When a 10-kilometre-wide asteroid struck Earth 65 million years ago, a huge searing cloud of vapourized rock and other materials fanned out across the Earth and into the atmosphere, setting North and South America on fire. Dust from the impact enveloped the globe for three to six months, blocking out the Sun and starving all the plants and animals in the sea that relied on photosynthesis. The hot ejecta thrown into the air burned the nitrogen in the atmosphere, which in combination with water, produced acid rain. All living things at the surface of the oceans were killed.

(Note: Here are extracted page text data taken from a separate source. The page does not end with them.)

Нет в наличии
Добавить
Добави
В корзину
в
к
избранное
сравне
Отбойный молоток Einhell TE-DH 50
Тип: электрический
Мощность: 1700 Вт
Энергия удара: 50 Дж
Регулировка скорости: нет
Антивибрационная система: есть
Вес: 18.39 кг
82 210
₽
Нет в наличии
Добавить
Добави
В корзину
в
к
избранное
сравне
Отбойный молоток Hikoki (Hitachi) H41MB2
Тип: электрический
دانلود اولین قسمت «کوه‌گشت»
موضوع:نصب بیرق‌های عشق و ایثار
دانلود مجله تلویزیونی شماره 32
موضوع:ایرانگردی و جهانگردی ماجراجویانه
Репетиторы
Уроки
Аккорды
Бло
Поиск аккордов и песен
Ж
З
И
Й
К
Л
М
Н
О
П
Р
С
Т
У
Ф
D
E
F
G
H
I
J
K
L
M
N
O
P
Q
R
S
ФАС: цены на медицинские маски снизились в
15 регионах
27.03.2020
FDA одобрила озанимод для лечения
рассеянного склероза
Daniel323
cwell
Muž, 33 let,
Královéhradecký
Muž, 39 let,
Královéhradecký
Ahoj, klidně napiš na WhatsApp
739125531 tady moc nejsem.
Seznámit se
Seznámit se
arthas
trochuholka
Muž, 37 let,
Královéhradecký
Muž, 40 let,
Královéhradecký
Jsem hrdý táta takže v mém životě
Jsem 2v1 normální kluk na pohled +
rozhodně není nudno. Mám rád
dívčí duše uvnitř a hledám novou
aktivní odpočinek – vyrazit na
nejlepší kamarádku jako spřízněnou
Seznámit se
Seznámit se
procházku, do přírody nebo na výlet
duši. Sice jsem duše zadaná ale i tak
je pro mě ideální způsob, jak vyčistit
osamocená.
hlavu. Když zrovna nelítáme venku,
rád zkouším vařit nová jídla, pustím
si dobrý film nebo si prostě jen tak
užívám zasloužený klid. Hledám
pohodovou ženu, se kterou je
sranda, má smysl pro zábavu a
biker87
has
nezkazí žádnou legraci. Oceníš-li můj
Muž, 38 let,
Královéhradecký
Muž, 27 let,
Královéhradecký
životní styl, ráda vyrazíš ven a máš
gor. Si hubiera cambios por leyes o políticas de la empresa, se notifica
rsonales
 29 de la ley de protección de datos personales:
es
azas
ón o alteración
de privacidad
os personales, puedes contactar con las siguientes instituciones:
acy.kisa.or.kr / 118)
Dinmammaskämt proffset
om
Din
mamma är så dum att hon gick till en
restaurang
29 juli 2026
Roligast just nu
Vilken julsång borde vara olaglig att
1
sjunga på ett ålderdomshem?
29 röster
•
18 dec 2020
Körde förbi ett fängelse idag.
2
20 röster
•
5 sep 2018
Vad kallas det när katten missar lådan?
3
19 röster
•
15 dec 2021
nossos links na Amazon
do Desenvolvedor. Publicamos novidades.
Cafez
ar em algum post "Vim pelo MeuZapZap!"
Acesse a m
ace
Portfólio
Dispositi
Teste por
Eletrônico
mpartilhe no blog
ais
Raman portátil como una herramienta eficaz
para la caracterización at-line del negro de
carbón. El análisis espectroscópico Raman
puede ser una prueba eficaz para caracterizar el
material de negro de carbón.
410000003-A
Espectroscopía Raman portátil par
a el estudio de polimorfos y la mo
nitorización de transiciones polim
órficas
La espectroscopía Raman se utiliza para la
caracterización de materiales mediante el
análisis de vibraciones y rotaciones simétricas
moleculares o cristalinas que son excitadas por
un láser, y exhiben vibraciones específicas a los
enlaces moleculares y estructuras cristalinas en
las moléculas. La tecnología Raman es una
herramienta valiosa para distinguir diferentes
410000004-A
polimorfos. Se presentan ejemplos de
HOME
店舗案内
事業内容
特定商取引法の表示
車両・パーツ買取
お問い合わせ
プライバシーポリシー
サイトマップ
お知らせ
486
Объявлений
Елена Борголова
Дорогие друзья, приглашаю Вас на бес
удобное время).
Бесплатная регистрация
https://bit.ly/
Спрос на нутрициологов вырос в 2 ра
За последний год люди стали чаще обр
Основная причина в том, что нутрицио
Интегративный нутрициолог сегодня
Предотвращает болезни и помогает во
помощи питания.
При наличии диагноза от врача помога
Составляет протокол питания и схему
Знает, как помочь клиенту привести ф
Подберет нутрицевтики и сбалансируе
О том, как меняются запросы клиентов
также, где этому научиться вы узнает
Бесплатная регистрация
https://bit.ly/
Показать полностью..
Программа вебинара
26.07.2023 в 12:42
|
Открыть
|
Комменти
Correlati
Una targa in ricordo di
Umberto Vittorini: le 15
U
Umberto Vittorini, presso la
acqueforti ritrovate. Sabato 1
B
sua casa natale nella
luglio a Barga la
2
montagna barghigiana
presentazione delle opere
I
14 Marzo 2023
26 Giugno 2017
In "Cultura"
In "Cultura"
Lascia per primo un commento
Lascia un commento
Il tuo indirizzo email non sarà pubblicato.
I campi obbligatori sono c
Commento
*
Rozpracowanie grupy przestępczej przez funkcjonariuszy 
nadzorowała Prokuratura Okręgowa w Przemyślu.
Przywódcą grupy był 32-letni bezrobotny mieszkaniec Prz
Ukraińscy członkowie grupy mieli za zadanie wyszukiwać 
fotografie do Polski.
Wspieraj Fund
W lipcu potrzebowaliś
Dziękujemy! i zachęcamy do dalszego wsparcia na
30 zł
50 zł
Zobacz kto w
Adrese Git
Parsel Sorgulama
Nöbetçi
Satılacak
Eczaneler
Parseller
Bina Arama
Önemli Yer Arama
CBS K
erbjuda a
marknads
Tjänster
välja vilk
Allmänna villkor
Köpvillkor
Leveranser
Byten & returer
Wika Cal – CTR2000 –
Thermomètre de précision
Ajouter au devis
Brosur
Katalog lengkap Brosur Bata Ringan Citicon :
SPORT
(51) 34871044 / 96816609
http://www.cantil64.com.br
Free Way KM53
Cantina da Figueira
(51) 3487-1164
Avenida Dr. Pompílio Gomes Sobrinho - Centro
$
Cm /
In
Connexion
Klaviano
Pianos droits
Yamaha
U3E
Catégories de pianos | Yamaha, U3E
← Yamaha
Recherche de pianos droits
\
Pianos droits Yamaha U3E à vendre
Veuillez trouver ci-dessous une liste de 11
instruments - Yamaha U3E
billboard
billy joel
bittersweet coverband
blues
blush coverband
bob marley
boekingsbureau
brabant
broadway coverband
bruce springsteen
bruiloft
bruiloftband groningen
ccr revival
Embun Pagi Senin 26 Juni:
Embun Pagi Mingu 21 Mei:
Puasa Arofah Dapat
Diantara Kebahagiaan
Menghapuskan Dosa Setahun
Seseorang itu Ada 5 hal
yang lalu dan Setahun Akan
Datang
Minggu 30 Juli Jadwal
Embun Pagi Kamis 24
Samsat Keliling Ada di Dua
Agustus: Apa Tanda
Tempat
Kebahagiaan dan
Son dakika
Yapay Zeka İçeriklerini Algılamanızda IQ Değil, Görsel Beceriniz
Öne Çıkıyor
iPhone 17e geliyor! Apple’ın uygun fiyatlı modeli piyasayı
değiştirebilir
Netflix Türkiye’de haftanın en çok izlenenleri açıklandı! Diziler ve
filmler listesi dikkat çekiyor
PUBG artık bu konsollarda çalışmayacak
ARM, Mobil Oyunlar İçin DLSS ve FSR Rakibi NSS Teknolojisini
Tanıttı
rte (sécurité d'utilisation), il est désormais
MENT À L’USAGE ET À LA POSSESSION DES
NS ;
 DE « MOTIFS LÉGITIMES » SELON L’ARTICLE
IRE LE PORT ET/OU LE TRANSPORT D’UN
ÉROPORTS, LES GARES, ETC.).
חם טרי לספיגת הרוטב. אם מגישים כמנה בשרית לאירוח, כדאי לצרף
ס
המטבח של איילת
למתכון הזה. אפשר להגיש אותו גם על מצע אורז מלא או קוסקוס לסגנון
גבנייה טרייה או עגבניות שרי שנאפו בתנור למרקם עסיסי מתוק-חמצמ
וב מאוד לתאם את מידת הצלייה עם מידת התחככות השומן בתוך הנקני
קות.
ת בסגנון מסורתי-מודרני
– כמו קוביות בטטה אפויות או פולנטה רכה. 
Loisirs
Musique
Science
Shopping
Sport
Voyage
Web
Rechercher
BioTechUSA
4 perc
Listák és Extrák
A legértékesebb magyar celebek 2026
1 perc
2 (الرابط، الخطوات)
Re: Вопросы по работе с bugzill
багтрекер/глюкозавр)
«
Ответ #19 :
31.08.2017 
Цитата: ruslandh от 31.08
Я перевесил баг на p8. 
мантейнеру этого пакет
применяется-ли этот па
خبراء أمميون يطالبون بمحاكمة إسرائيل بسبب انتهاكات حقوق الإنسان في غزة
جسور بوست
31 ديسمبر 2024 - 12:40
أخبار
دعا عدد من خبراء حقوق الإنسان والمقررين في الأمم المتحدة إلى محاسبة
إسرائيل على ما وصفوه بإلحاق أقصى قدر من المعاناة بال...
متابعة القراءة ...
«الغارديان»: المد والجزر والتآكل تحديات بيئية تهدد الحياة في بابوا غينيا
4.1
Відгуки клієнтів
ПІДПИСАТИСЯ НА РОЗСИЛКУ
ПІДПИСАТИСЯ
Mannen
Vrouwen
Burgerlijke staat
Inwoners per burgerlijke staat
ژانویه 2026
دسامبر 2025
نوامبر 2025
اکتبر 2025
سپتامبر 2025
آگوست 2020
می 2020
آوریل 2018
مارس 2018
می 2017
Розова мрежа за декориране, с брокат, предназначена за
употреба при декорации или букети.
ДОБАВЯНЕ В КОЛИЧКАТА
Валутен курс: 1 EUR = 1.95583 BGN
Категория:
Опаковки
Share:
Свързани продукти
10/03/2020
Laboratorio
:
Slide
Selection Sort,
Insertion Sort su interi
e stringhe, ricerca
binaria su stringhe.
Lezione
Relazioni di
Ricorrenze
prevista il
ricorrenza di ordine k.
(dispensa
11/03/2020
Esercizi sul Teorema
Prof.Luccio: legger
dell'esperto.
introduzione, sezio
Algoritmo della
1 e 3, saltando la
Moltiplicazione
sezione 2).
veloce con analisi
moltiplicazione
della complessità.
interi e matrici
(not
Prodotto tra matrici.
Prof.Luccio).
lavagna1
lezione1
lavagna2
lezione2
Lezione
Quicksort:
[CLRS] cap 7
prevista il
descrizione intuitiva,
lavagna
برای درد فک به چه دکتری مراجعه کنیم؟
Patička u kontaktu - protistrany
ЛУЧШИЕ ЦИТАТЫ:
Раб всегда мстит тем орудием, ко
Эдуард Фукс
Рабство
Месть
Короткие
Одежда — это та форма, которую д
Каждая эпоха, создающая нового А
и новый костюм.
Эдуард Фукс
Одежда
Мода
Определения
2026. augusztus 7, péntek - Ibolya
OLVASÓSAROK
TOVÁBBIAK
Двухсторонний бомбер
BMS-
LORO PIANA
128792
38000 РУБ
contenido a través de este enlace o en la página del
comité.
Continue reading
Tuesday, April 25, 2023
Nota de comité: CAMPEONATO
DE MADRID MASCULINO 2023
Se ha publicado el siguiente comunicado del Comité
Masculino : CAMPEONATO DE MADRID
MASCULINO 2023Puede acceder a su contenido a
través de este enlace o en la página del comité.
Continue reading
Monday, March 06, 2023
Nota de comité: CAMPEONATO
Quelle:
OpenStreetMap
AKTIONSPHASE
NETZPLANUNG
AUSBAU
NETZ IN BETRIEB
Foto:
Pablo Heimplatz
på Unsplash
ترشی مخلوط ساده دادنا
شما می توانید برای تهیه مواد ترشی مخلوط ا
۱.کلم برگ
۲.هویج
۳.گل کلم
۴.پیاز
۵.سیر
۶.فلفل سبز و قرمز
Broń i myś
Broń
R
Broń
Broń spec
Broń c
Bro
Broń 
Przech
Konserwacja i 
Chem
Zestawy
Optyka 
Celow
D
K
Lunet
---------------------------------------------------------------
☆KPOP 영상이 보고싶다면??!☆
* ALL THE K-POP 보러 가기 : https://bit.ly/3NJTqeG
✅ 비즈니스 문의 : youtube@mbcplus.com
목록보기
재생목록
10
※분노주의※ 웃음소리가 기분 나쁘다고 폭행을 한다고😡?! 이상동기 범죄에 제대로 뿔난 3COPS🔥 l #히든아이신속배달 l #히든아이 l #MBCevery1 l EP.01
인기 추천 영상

As the plants died or became dormant from lack of sunlight, the plant-eating dinosaurs starved to death. They were soon followed by the meat-eaters. The dinosaurs didn’t have a chance.
“What happens to plant life is that there is a tremendous extermination event and a great release of organic carbon into the world oceans that coincides with the [dinosaur] extinction,” says Dale Russell, senior curator of paleontology at the North Carolina Museum of Natural Sciences and a strong proponent of the asteroid impact theory. “Dinosaurs were effectively adapted to eating green plants and dinosaurs. The greatest stress that I see is one of ecosystem collapse and starvation for dinosaurs.”
The asteroid impact theory was first proposed in 1980 by Louis Alvarez, a Nobel Prize-winning physicist, and his son Walter Alvarez, a geologist. They discovered high concentrations of iridium – an element rarely found on Earth but found in abundance in extraterrestrial bodies such as asteroids and meteorites – in a thin layer of clay from Italy. The iridium was found at the Cretaceous-Tertiary (K/T) boundary, the layer of geological deposits dated at 65 million years when the dinosaurs became extinct.
Over the years, iridium has been found at the K/T boundary at more than 100 sites around the world. Some of those sites also revealed glass spherules – evidence of a hugely violent impact. (The ballistic cloud would fall back to Earth in the form of tiny glass droplets the size of sand grains).
The clincher was the discovery of an immense crater under the Yucatan Peninsula in Mexico in 1991. The crater was formed 65 million years ago and at 170 kilometres across and 600 to 800 metres deep, it is just the right size predicted by the asteroid theory.
But there are holes in the theory. David Archibald is a biologist at San Diego State University who studies the paleoecology of extinction. Based on the fossil record of North America, he points out that 76 per cent of the 49 species of aquatic animals continued to thrive, while only 28 per cent of the 58 species of land animals did. Acid rain, a result of the asteroid impact, should have affected more of the marine animals.
He also points out that there have been other asteroid impacts but no mass extinctions. There are also mass extinctions where there are no asteroid hits. While Archibald agrees that an asteroid did strike the Earth 65 million years ago, he thinks the dinosaurs were already in decline – because of volcanism and receding sea levels.
“I think it was a factor, yes,” says Archibald. But, “I don’t think it was sufficient by itself.”
Russell disagrees. “I’m definitely in the minority and I’m happy to be there… I don’t understand why there’s a controversy on this, I really don’t.”